清野:選考委員の方から補足のコメントなどはあるか。

鮫島:私の事務所にも数か月に1度くらい地球を変えるのではないかと思える技術が持ち込まれる。しかし実際に地球を変えるためには社会実装をしなくてはいけない。米国に比べて投資額の小さい日本では大企業の力を借りるしかない。それが大企業とのオープンイノベーションだと位置づけている。オープンイノベーションは世界中で行われているが、日本のオープンイノベーションはユニークなものであり、これの成否が日本の技術が世界に出ていくかを担っている。

 このオープンイノベーションの成功率をどうやって高めるのかが特許庁と経済産業省とのモデル契約プロジェクトの委員長を受けた時の問題意識だった。モデル契約の本質的な要素があるはずだと思っていた。スタートアップと大企業の企業価値の最大化を目指すというものがそれで、実現できれば日本から世界にどんどん広がっていく。

清野:本日グランプリを受賞されたお二方から、スタートアップや知財業界の将来についてここで話しておきたいことはあるか。

増島シリコンバレーでも韓国でも中国でも、どちらが知財を持っているかなどは二の次で、その知財からいかに稼ぐかを考えている。なぜ日本だけ協業して作った知財で相手の使い方を制限するようなことをするのか。

 知財はあくまで経済財の1つで、使わなければ1円もお金を生まない。発想の転換や実務の転換、さらにその後ろにある考え方や哲学まで踏み込まなくてはいけない。そういったものは10年同じことを言い続けていると結構変わっていくというところがある。私は2017年くらいから言い始めているので、2030年の日本が勝負をかけなくてはいけないと言われている年に向けてがんばっていきたい。

川名:以前は大企業からスタートアップを支援するという色合いが濃かったが、今ではKDDIも新規事業のほとんどにスタートアップが入っていて、大企業の成長のコアをスタートアップが担っていると言っても良い。大企業はスタートアップの技術の社会実装プラットフォームとなっている。

 大企業の成長コアをスタートアップが担っている以上、大企業の知財部門の人間はスタートアップに行った方が良い。KDDIでは業務委託で受ける場合もあるが、スタートアップからどういう人材が欲しいかを聞いて兼務出向で行くこともある。

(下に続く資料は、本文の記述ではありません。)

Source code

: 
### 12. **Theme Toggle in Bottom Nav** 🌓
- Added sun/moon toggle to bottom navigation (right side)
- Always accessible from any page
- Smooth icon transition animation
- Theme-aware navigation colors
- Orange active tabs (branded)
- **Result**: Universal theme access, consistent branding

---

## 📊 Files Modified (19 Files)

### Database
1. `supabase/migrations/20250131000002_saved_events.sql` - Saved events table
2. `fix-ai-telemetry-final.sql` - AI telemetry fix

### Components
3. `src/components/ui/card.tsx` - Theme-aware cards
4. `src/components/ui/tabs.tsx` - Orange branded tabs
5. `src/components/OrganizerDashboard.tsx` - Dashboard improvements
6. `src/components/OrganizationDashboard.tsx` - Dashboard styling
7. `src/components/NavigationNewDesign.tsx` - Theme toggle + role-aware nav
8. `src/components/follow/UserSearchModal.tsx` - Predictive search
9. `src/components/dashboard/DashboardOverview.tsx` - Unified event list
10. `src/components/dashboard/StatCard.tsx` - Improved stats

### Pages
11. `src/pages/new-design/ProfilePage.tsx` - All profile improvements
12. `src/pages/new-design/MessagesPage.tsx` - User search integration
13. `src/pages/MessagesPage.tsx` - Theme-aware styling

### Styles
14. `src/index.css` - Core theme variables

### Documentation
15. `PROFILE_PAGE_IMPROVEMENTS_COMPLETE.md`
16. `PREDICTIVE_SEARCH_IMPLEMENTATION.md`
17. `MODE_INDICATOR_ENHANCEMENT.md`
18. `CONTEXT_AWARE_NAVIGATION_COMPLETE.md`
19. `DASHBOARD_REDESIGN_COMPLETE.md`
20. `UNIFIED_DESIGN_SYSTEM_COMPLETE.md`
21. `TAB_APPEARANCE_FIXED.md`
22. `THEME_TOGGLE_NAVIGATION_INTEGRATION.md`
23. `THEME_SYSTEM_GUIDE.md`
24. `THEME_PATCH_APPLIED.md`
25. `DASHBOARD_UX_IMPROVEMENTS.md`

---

大企業の若手社員が知財担当としてスタートアップに行って大きく成長するということが当たり前の世界を作ることが今後の日本のためにもなると感じている。

清野:選考委員のお二人からスタートアップや知財専門家へ伝えておきたいことはあるか。

藤木:スタートアップの成長のためには資金や人やマーケットへのアクセスなどさまざまなリソースを融合する必要がある。知財は融合のためのドライビングフォースになりうる。今回受賞されたスタートアップや知財専門家もまさにそういう視点で取り組んでいたからこそ受賞に至ったということだ。

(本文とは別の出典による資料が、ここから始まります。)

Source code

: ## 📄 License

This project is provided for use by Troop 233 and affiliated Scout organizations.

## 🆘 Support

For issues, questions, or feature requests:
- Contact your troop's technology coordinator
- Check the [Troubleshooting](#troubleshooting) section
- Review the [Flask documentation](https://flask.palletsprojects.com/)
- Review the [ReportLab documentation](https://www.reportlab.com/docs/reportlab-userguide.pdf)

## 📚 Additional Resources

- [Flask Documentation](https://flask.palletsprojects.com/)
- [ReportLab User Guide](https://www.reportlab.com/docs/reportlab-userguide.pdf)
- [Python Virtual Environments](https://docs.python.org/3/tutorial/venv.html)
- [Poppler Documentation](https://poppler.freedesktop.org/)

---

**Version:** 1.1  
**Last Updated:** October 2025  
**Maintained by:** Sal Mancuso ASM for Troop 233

 また、大手企業は実はなかなか特許の活用がしづらい組織になっている。顧客やパートナーが多すぎてタコつぼ化し、知財活用の意思決定ができない。良い特許を持っているスタートアップは大企業との連携で係争になっても勝ちきることができる。我々知財の専門家はそこを支援していくことが役割の1つではないか。

鮫島:ずっと民間人として政策に関わってきた中で、どうしてもやらなくてはいけない課題が2つ日本にはある。1つは地方の人材がその地方のスタートアップのインキュベーションができるようにならなくてはいけない。これは今年度関東経済産業局などが取り組もうとしている。

 もう1つは大企業のアントレプレナーシップを回復していかなくてはいけないということ。大企業は何十年にもわたって10を100にする仕事をしてきた。ゼロから1を作れる人材や風土を作っていかなくてはいけない。先ほど川名さんがおっしゃったオープンイノベーションを通じた人材交流なども非常に重要な手法だし、経済産業省では大企業で作った技術シーズを開発者自身がスピンアウトしてスタートアップを作り、社会実装するというカーブアウトプロジェクトを始めた。こういったさまざまな政策を含めて大企業のアントレプレナーシップ、ゼロから1を作る気風を作っていくことができれば、日本はまた復活することができる。